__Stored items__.
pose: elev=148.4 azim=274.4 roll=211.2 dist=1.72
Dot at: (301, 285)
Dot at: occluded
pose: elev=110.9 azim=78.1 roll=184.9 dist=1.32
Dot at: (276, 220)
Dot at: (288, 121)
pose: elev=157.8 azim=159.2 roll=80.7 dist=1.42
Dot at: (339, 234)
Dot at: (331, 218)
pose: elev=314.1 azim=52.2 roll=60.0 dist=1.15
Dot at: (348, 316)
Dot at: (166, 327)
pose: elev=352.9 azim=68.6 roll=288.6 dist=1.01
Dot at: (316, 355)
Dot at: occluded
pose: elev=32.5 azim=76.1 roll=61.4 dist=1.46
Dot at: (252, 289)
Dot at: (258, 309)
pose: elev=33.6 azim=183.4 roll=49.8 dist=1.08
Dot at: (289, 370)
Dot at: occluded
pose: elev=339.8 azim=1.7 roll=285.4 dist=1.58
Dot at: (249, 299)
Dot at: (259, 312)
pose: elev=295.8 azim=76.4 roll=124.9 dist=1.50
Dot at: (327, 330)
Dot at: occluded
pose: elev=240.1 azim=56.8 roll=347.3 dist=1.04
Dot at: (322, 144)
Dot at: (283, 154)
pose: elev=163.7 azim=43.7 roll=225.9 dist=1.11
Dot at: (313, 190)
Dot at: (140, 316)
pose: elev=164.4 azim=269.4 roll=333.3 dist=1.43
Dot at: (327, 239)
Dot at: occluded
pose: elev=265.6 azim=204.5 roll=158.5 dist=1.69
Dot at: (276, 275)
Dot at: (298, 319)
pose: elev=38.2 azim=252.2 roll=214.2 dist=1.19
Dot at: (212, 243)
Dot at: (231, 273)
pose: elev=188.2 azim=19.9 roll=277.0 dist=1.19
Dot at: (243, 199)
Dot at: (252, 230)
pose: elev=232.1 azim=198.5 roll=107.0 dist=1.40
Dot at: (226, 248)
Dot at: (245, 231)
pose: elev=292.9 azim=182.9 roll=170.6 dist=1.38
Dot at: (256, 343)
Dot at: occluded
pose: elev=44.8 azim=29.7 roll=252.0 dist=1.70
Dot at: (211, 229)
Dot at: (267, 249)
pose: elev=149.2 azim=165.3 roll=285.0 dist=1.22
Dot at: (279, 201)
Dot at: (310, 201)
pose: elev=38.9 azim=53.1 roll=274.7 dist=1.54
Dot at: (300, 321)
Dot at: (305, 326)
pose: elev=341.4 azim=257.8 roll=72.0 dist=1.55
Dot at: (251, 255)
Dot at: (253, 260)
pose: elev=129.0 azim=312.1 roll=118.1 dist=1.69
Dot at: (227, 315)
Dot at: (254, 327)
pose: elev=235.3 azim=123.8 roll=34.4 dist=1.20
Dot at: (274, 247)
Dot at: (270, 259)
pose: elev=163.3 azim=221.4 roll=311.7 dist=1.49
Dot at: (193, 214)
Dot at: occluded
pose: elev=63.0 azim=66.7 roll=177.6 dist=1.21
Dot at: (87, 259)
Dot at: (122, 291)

__Task goal__. Reproduce the listing above, swapping every "pose" for "view" and keeping everything else the same.

__Solved exercise__.
view: elev=148.4 azim=274.4 roll=211.2 dist=1.72
Dot at: (301, 285)
Dot at: occluded
view: elev=110.9 azim=78.1 roll=184.9 dist=1.32
Dot at: (276, 220)
Dot at: (288, 121)
view: elev=157.8 azim=159.2 roll=80.7 dist=1.42
Dot at: (339, 234)
Dot at: (331, 218)
view: elev=314.1 azim=52.2 roll=60.0 dist=1.15
Dot at: (348, 316)
Dot at: (166, 327)
view: elev=352.9 azim=68.6 roll=288.6 dist=1.01
Dot at: (316, 355)
Dot at: occluded
view: elev=32.5 azim=76.1 roll=61.4 dist=1.46
Dot at: (252, 289)
Dot at: (258, 309)
view: elev=33.6 azim=183.4 roll=49.8 dist=1.08
Dot at: (289, 370)
Dot at: occluded
view: elev=339.8 azim=1.7 roll=285.4 dist=1.58
Dot at: (249, 299)
Dot at: (259, 312)
view: elev=295.8 azim=76.4 roll=124.9 dist=1.50
Dot at: (327, 330)
Dot at: occluded
view: elev=240.1 azim=56.8 roll=347.3 dist=1.04
Dot at: (322, 144)
Dot at: (283, 154)
view: elev=163.7 azim=43.7 roll=225.9 dist=1.11
Dot at: (313, 190)
Dot at: (140, 316)
view: elev=164.4 azim=269.4 roll=333.3 dist=1.43
Dot at: (327, 239)
Dot at: occluded
view: elev=265.6 azim=204.5 roll=158.5 dist=1.69
Dot at: (276, 275)
Dot at: (298, 319)
view: elev=38.2 azim=252.2 roll=214.2 dist=1.19
Dot at: (212, 243)
Dot at: (231, 273)
view: elev=188.2 azim=19.9 roll=277.0 dist=1.19
Dot at: (243, 199)
Dot at: (252, 230)
view: elev=232.1 azim=198.5 roll=107.0 dist=1.40
Dot at: (226, 248)
Dot at: (245, 231)
view: elev=292.9 azim=182.9 roll=170.6 dist=1.38
Dot at: (256, 343)
Dot at: occluded
view: elev=44.8 azim=29.7 roll=252.0 dist=1.70
Dot at: (211, 229)
Dot at: (267, 249)
view: elev=149.2 azim=165.3 roll=285.0 dist=1.22
Dot at: (279, 201)
Dot at: (310, 201)
view: elev=38.9 azim=53.1 roll=274.7 dist=1.54
Dot at: (300, 321)
Dot at: (305, 326)
view: elev=341.4 azim=257.8 roll=72.0 dist=1.55
Dot at: (251, 255)
Dot at: (253, 260)
view: elev=129.0 azim=312.1 roll=118.1 dist=1.69
Dot at: (227, 315)
Dot at: (254, 327)
view: elev=235.3 azim=123.8 roll=34.4 dist=1.20
Dot at: (274, 247)
Dot at: (270, 259)
view: elev=163.3 azim=221.4 roll=311.7 dist=1.49
Dot at: (193, 214)
Dot at: occluded
view: elev=63.0 azim=66.7 roll=177.6 dist=1.21
Dot at: (87, 259)
Dot at: (122, 291)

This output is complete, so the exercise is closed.